原発事業によって生じた東芝の深い傷/ブランド・企業論(52)
東芝が4月26日、原子力事業で約2600億円の減損損失を2016年3月期に計上すると発表した。
米原子力事業子会社ウエスチングハウス(WH)などの資産価値を見直し、「のれん」の大半を取り崩すことに伴う。
室町正志社長は減損の理由として「東芝の財務状況が著しく悪化し、資金調達環境に変化が生じた」と述べた。
要するに、親会社である東芝の格付けが引き下げられたことで、WHの資金調達コストが上昇したということである。
今までしてこなかった連結決算での減損処理をせざるを得なくなったということである。
東芝は2006年に約5400億円でWHを買収したが、買収価格とWHの純資産との差額、約29億3000万ドル(当時のレートで約3500億円)をのれんとして計上した。

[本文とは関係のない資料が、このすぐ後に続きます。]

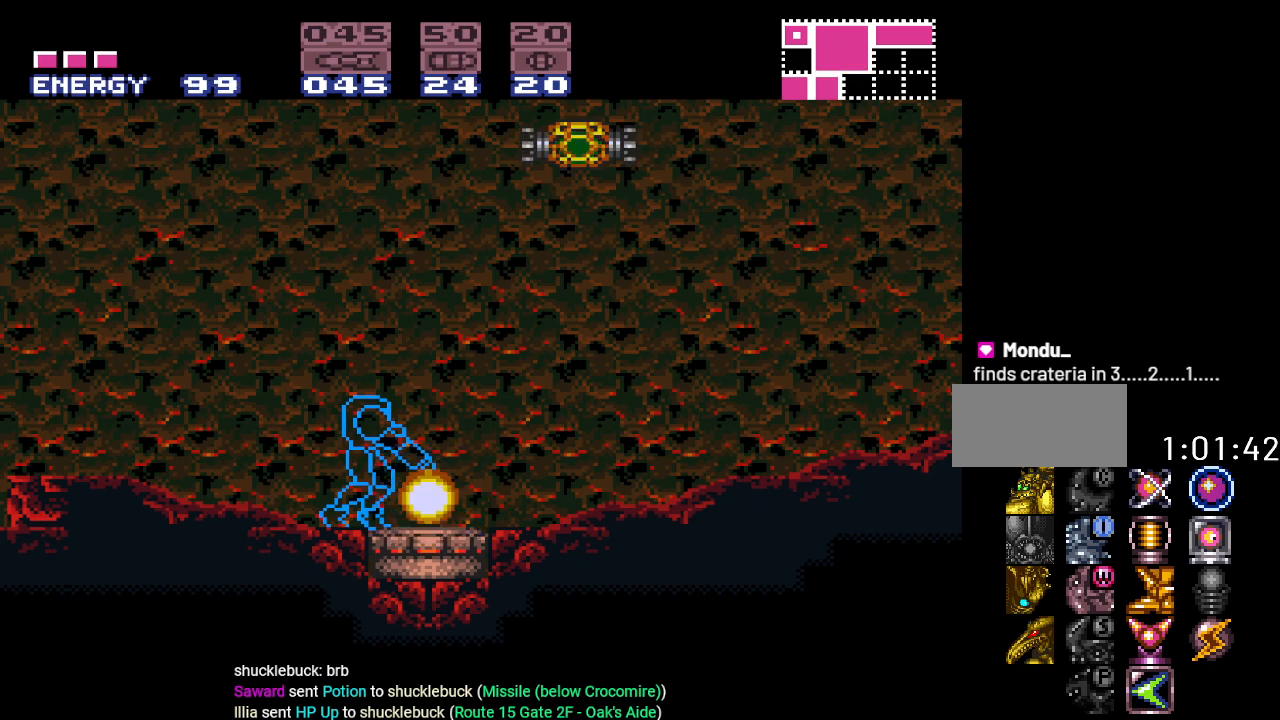
{"buttons": ["L1"], "events": [[17, "A", "up"]]}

WHは2012年度と13年度、単体で巨額の減損処理を実施し赤字に転落していたが、東芝はその事実を隠蔽していた。
今年1月の減損テストでは「公正価値」が「帳簿価額」を上回っているとしたが、再度現存テストを行ったところ、現存損失を計上せざるを得なくなったということである。
しかし、依然として原発事業を主力事業と位置づけたままだ。
会見で室町社長は「原子力事業の事業性、将来計画に大きな変更はない」と強調し、「今後は前向きにどんどん原子力事業を進めていきたい」と述べた。東芝連結で、今後15年間に45基(2月4日に46基から下方修正)の新規受注を目指す計画は変えなかった。
だが、この計画は現実味が乏しい。東芝がWHを買収した当時の社長、西田厚聰氏は「2015年度までに33基の新設受注を見込む」と公言した。後に東芝は39基へ上方修正した。ところが、WHが受注し建設しているのは8基にとどまる。本誌が入手した内部資料によると、現在の計画は“結論ありき”で策定されたものと言わざるを得ない。
東芝、やっと認めた原子力事業の巨額減損
原発事業に見切りを付けない限り、東芝の明日には暗雲がたちこめているとせざるを得ない。
結局、国策とズブズブの関係で自律的な事業展開をしてこなかったツケではないか。
企業コンプライアンスの権威・郷原信郎弁護士は次のように指摘する。
東芝の不祥事対応の最大の問題点は、第三者委員会のスキームを悪用したことだ。「日弁連の第三者委員会ガイドラインに準拠したもの」と説明していながら、実態は東芝の執行部の意向で動く委員会でしかなかった。不正会計への対応で中心とされてきた「第三者委員会スキーム」は、世の中を欺くための「壮大な茶番」でしかなかった。
東芝不正会計問題の本質は、1990年代に発覚した重電談合の頃から脈々と続く同社の「隠ぺいの文化」と見ることができる。隠ぺいしようとしたのは、「国策事業」である原発事業が福島の原発事故後に、危機的な状況に陥った現実だった。